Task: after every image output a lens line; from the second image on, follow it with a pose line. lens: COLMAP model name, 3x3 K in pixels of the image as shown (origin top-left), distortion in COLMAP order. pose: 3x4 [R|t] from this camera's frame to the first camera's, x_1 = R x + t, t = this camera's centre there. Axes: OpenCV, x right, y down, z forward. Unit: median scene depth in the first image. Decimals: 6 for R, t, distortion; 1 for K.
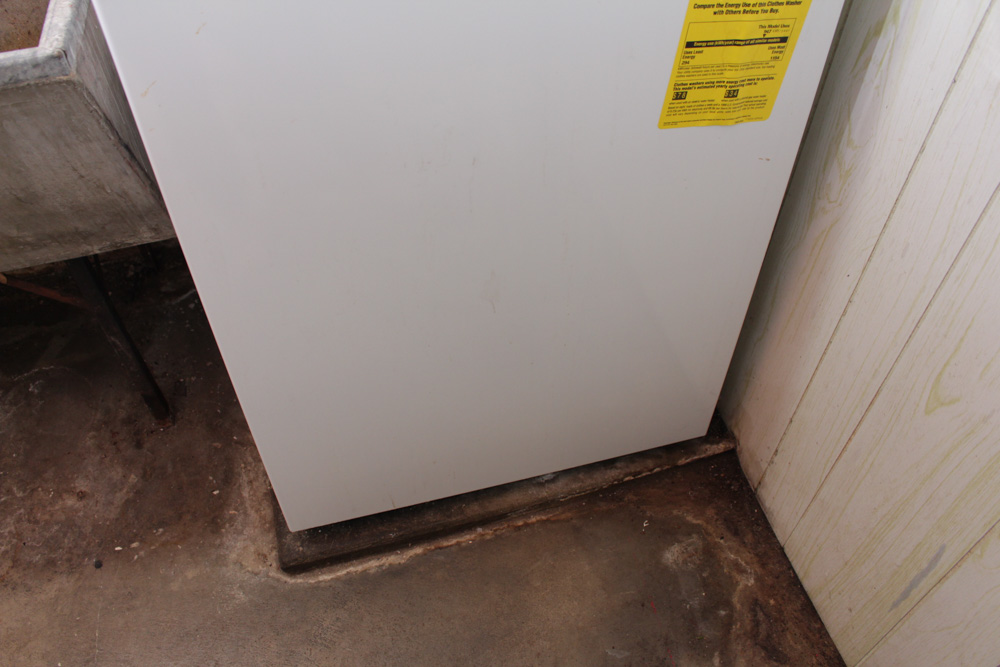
lens RADIAL K [[815.1, 0, 479.8], [0, 815.1, 309.8], [0, 0, 1]] dist [-0.161514, 0.124920]
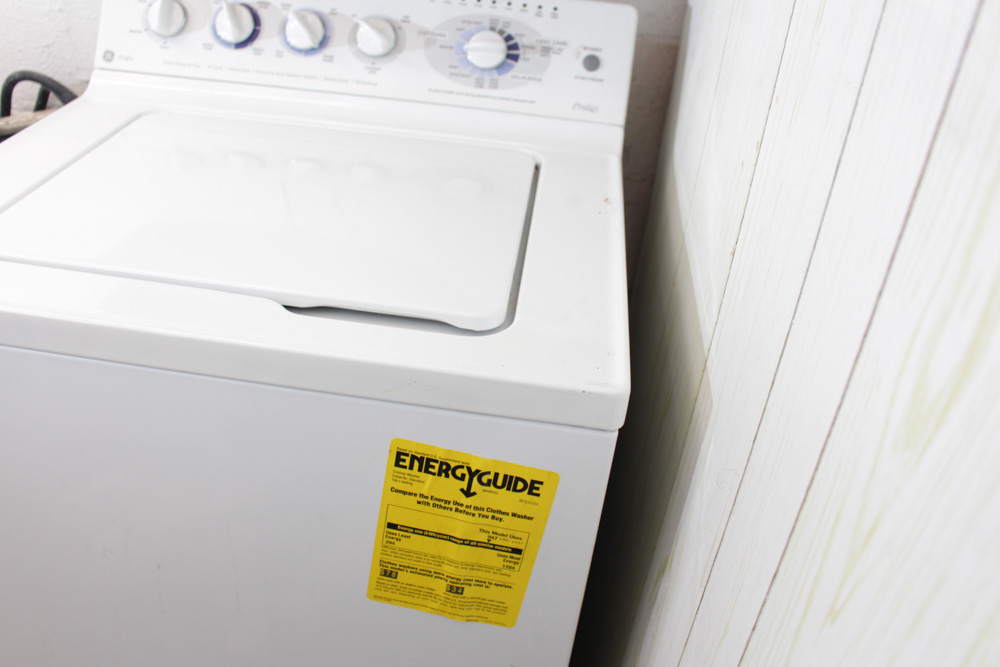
lens RADIAL K [[885.6, 0, 489.4], [0, 885.6, 334.9], [0, 0, 1]] dist [-0.149887, 0.115154]
pose [[0.928186, 0.270202, -0.255855, 0.504485], [-0.330610, 0.914362, -0.233748, -0.307259], [0.170785, 0.301550, 0.938030, 0.053288]]
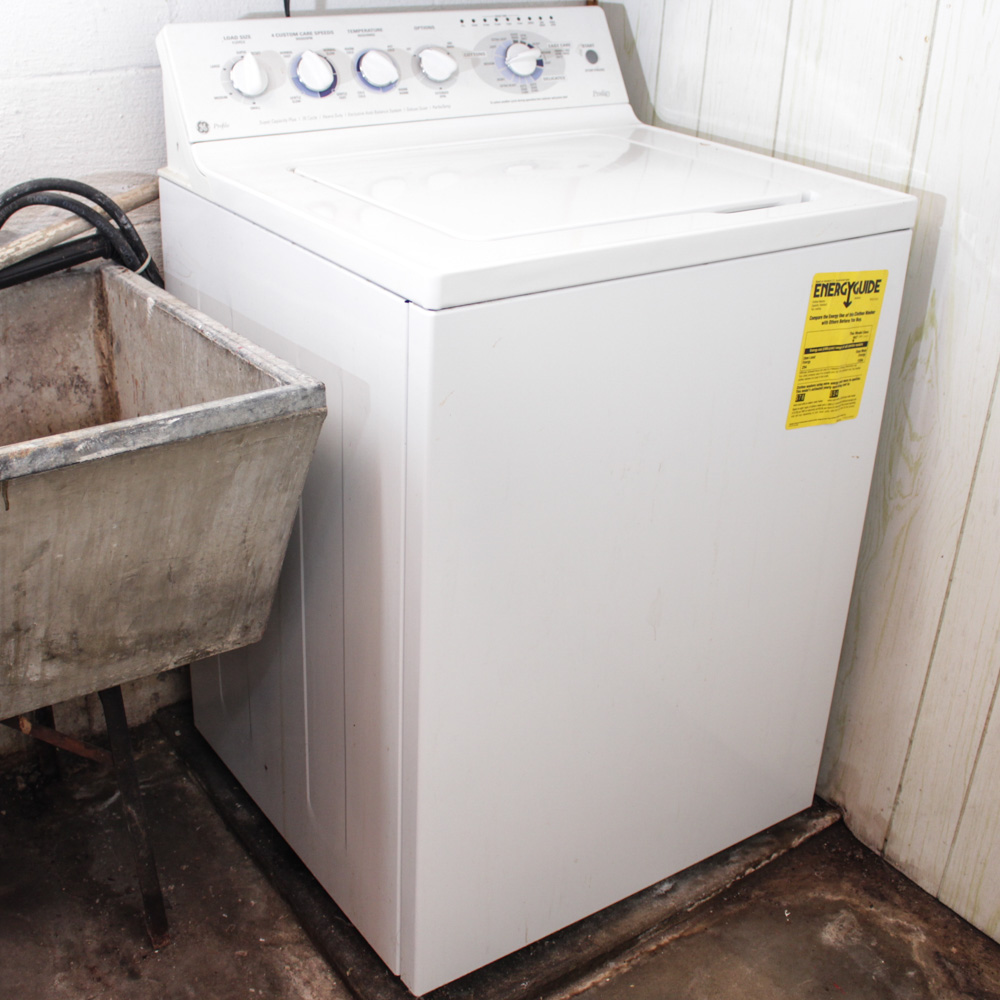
lens RADIAL K [[1321.5, 0, 443.6], [0, 1321.5, 491.7], [0, 0, 1]] dist [-0.123183, 0.000000]
pose [[0.947221, -0.105094, 0.302865, -0.800823], [0.209439, 0.918119, -0.336441, 0.374913], [-0.242709, 0.382116, 0.891673, -0.498626]]
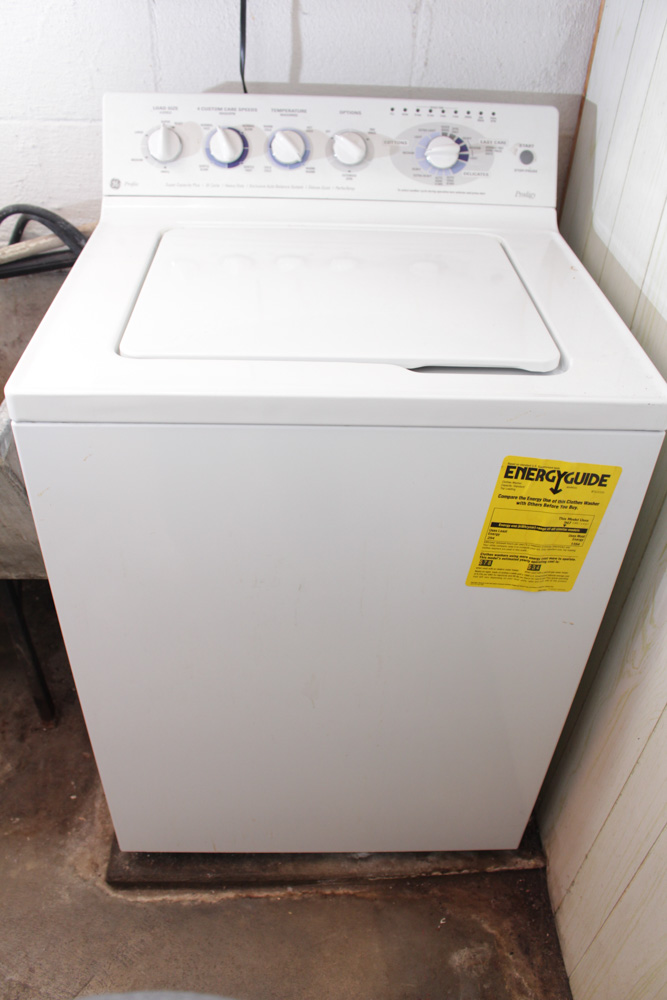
lens RADIAL K [[815.1, 0, 330.4], [0, 815.1, 515.7], [0, 0, 1]] dist [-0.161514, 0.124920]
pose [[0.973388, 0.178466, -0.143753, 0.181388], [-0.197910, 0.970917, -0.134726, -0.127229], [0.115528, 0.159591, 0.980400, -0.177469]]
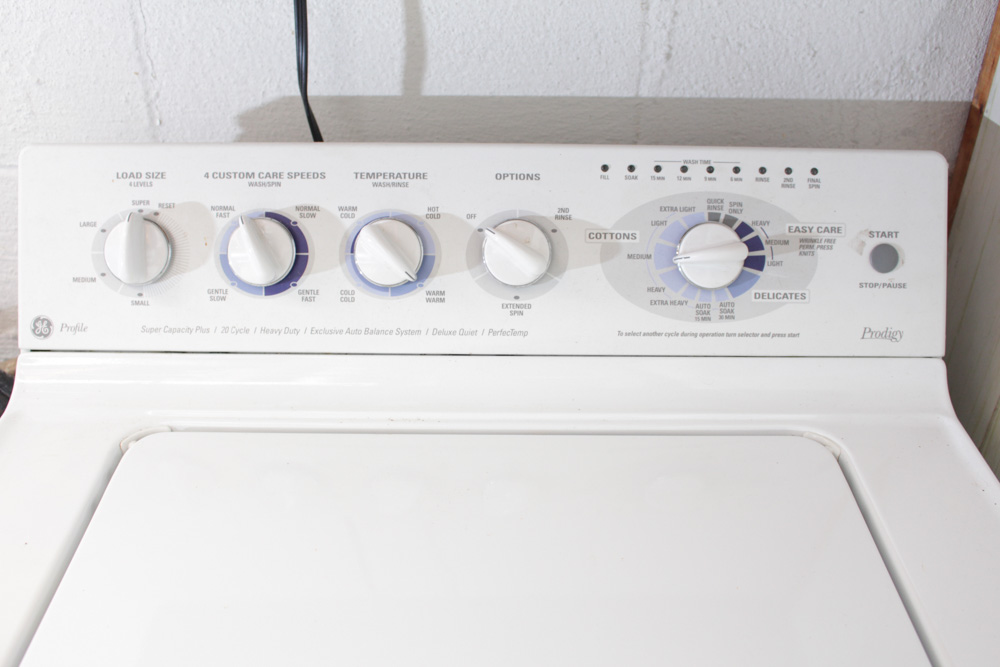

→ **WHAT IS EXPECTED**:
Repeat all of the records above word for word, leaving the pictures out.

→ **RESULT OF THE TASK**:
Task: after every image output a lens line; from the second image on, follow it with a pose line. lens: COLMAP model name, 3x3 K in pixels of the image as shown (origin top-left), distortion in COLMAP order. pose: 3x4 [R|t] from this camera's frame to the first camera's, x_1 = R x + t, t = this camera's centre there. Axes: OpenCV, x right, y down, z forward. Unit: median scene depth in the first image. Decimals: 6 for R, t, distortion; 1 for K.
lens RADIAL K [[815.1, 0, 479.8], [0, 815.1, 309.8], [0, 0, 1]] dist [-0.161514, 0.124920]
lens RADIAL K [[885.6, 0, 489.4], [0, 885.6, 334.9], [0, 0, 1]] dist [-0.149887, 0.115154]
pose [[0.928186, 0.270202, -0.255855, 0.504485], [-0.330610, 0.914362, -0.233748, -0.307259], [0.170785, 0.301550, 0.938030, 0.053288]]
lens RADIAL K [[1321.5, 0, 443.6], [0, 1321.5, 491.7], [0, 0, 1]] dist [-0.123183, 0.000000]
pose [[0.947221, -0.105094, 0.302865, -0.800823], [0.209439, 0.918119, -0.336441, 0.374913], [-0.242709, 0.382116, 0.891673, -0.498626]]
lens RADIAL K [[815.1, 0, 330.4], [0, 815.1, 515.7], [0, 0, 1]] dist [-0.161514, 0.124920]
pose [[0.973388, 0.178466, -0.143753, 0.181388], [-0.197910, 0.970917, -0.134726, -0.127229], [0.115528, 0.159591, 0.980400, -0.177469]]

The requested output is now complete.